Don’t expect miracles from Darling
THERE is just one thing going for Alistair Darling today and that is low expectations. Nobody is anticipating any miracles from the Chancellor, for whom this will probably be the last Budget, regardless of the outcome of the general election. His growth forecasts will be too optimistic once again, he won’t be open enough about the looming tax hikes and spending cuts – but then we are already unofficially in the middle of an election campaign. The bigger problem for Britain is not so much the policies to be announced today – it is what won’t be said and the measures that have already been agreed that are proving most dangerous. Take national insurance contributions (NICs), which are being hiked substantially. A paper by Andrew Lilico and Hiba Sameen of Policy Exchange shows that NICs are the most damaging possible tax to increase. The move will substantially reduce growth and employment. Lilico and Sameen also report that each percentage point rise in the total tax rate will cause a fall of between 0.05 and 0.2 percentage points in the growth rate of the economy, according to academic studies.
Other tax hikes are just as badly thought-through. The Centre for Economics and Business Research has suggested that the 50p rate will lose the government £800m a year and cost 140,000 jobs over time. However, a new book – How to cut public spending (and still win an election), edited by Matthew Sinclair and published by BiteBack – calculates that the effect may be even more disastrous. The Treasury itself says that taxable income elasticity – the percentage change in taxable income declared by individuals for each 1 per cent decrease in post-tax income – is 0.35 per cent. This means that a £1bn tax hike would in fact yield just £650m. Sinclair highlights research by HMRC which has suggested the negative effect on reported income may be even larger than the usual estimates, which rely on evidence from the 1980s when capital and high-earning labour were a lot less mobile – and they imply potential losses of revenue as high as £4.5bn in 2010/11. Darling’s decision to phase out high earners’ personal allowances and cut their pension relief will moderate this; but it is clear that the new top rate of tax – which kicks in next month – will hurt the economy without yielding much, if any, revenue.

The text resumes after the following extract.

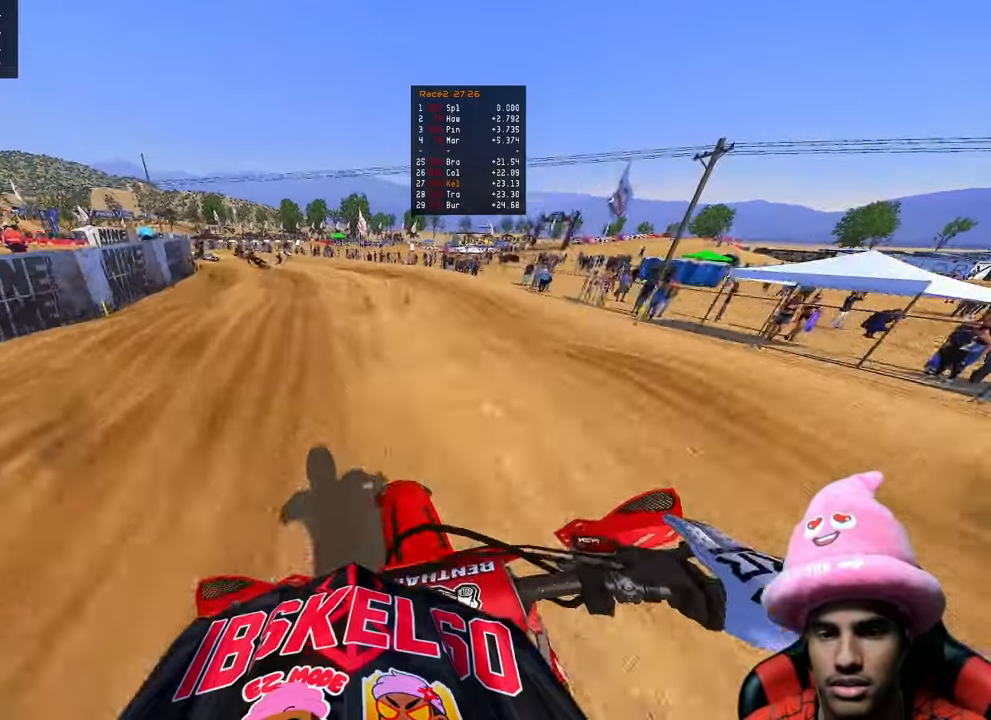
{"buttons": [], "left_stick": "up-left", "right_stick": "right", "events": [[33, "right_stick", "center"], [183, "right_stick", "right"]]}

In the 2009 Budget, the government set out plans to increase fuel duty by 2p per litre in September 2009 – from 54.19 pence per litre to 56.19 pence per litre – and then by another 1p per litre each year from 2010 to 2013. This is despite the fact that Britain already has the equal third-highest tax component for petrol and the highest tax component for diesel in the EU. Motorists are taxed at a far higher rate than the cost of maintaining the road network and the greenhouse gas emissions from road transport can justify, so any further taxes on motorists announced today would make the tax system even less fair and unnecessarily hike the cost of conducting business.

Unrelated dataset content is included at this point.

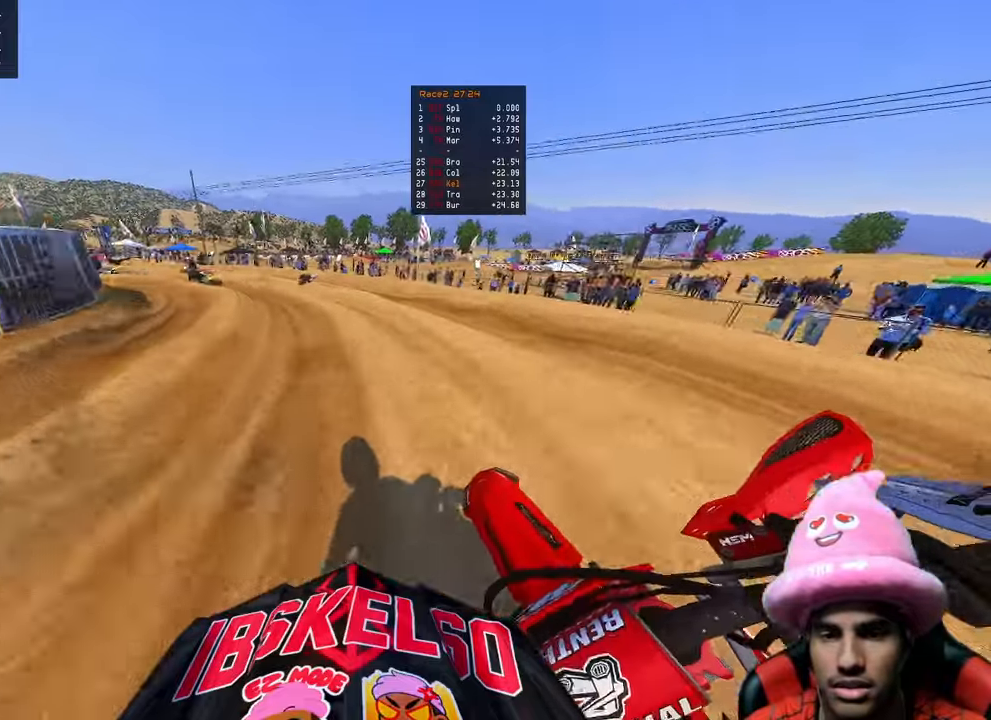
{"buttons": [], "left_stick": "up-left", "right_stick": "center", "events": [[333, "right_stick", "center"]]}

It will be worth bearing all of this in mind when the Chancellor gets up to deliver his speech this afternoon. All of the focus will be on Darling’s headline-grabbing initiatives, from more bank accounts for the poor to green investment funds, and on his dubious estimates for the budget deficit, national debt and GDP growth. Yet the real story is the cumulative errors made by the government over the past 13 years – today’s announcement is merely the bitter icing on a very nasty cake.